Cooper seems like a fairly average person. It’s very likely that she doesn’t consider herself racist. It’s very likely that she doesn’t consider race much at all, because she doesn’t have to. Perhaps she has one or two Black friends and works with Black employees and feels good about her interactions and relationships with them. Perhaps she likes singing Beyoncé songs at karaoke.

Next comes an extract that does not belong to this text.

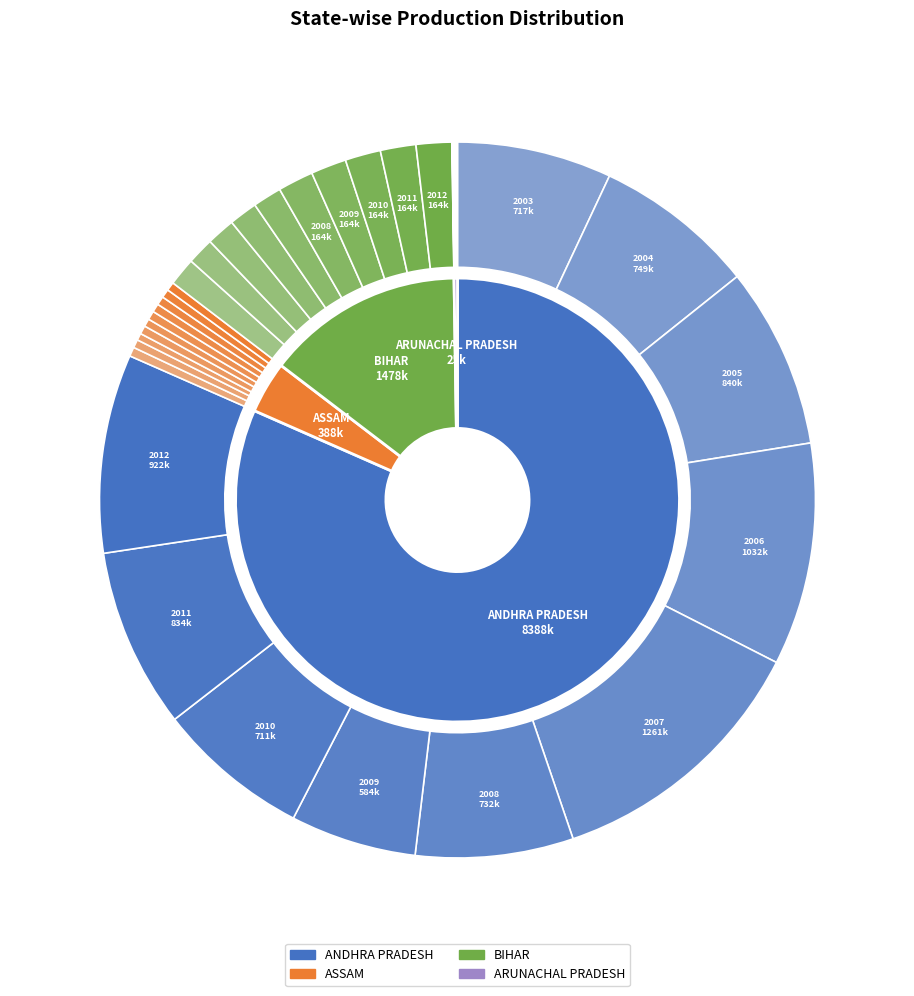

To the nearest percent, what is the difference between the ASSAM 2011 and BIHAR 2011 slice percentages?

1%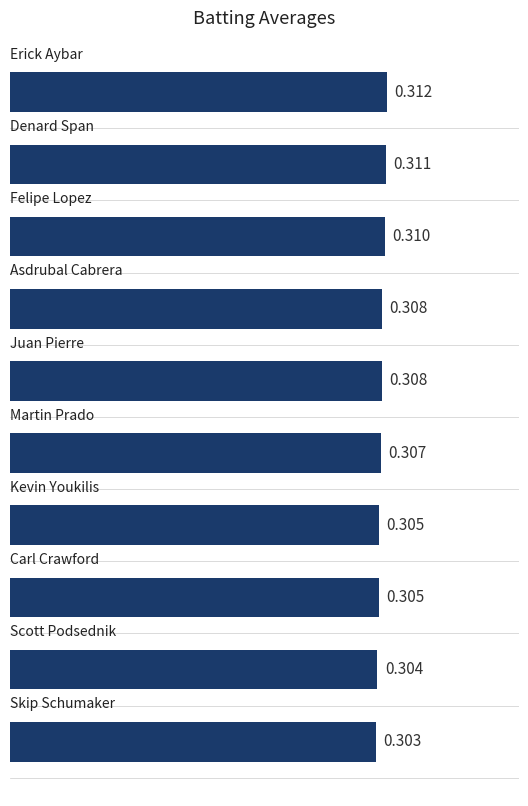

How many distinct data groups are displayed?

1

And yet, when asked by Christian Cooper to follow the rules, it’s telling that her reaction was indignant, angry and then passively violent. She understood completely the implications of calling the cops on a Black man. She understood that her faux-breathless screaming and tears could elicit a very specific, historic, racialized response. And that is why she did it, why she felt comfortable saying all the things she said, with a camera trained on her.

It makes one wonder what Amy Cooper has said and done that has been harmful to Black people and other people of color when a camera wasn’t trained on her. As The Black List founder Franklin Leonard asked on Twitter last night, “How many times has Amy Cooper said behind closed doors that a black co-worker ‘wasn’t a team player,’ ‘isn’t one of us,’ ‘made her uncomfortable.’ How many times has she just not been able to put her finger on it, but just doesn’t think they’re the right candidate for the job?”

There is an unwieldiness, an unpredictability to whiteness that puts Black and brown bodies in needless danger, simply because it can. Often, this unpredictability is framed or presented as a kind of obliviousness: White women calling the police on Black people — as if the cops are a pizza delivery service or, perhaps more appropriately, an exterminator — are viewed as silly and absurd. But there is a sharpness to their absurdity. A cunning.

In all this, I’m thinking of the number of times I’ve felt my presence and my existence policed by whiteness in both subtle and overt ways. The times I’ve been sternly told not to sit on stoops in my quickly gentrifying neighborhood, or asked who I knew in an apartment building that I lived in, experiences I’ve seen echoed in news stories about other Black people over the last several years. In every instance, I’ve had to mitigate my annoyance, weigh the pros and cons of an eye roll or a withering glare. I’ve had to be intentional about remaining calm, deescalating the situation, making the other person — the person policing me — feel safe and reassured, in spite of the fact that in these interactions they’ve been perfectly fine and I’ve been the one made to feel unsafe and insecure.

What the Amy Cooper situation reveals to me is what instances of racism in America always reveal: There’s a level of self-examination and self-awareness that white people are not doing that they must do. There’s something that white people, even the ones who believe that they hold no biases, that they wield no power, must admit to themselves and begin to unpack. They are complicit — and even participatory — in the system of white supremacy. Individual white people may not believe they are, but their ability to tap into that system is always within reach.

For his part, Christian Cooper was gracious in response to Amy Cooper’s apology. He told CNN: “If it’s genuine and if she plans on keeping her dog on a leash in the Ramble going forward, then we have no issues with each other.”

It’s great that he accepts her apology, even though he has every right not to. Perhaps Amy Cooper losing her job or losing her dog feels like a kind of justice, but I’m weary of the storyline that these viral stories always follow: Someone is caught doing something racist, it goes viral, they lose their job, issue a lukewarm apology, and the news cycle moves on.

In this narrative, when the frenzy is over, it’s always unclear whether the person who was outed for doing something racist is actually going to change. There are so many Amy Coopers out there, and until they do the work, this is just going to keep happening.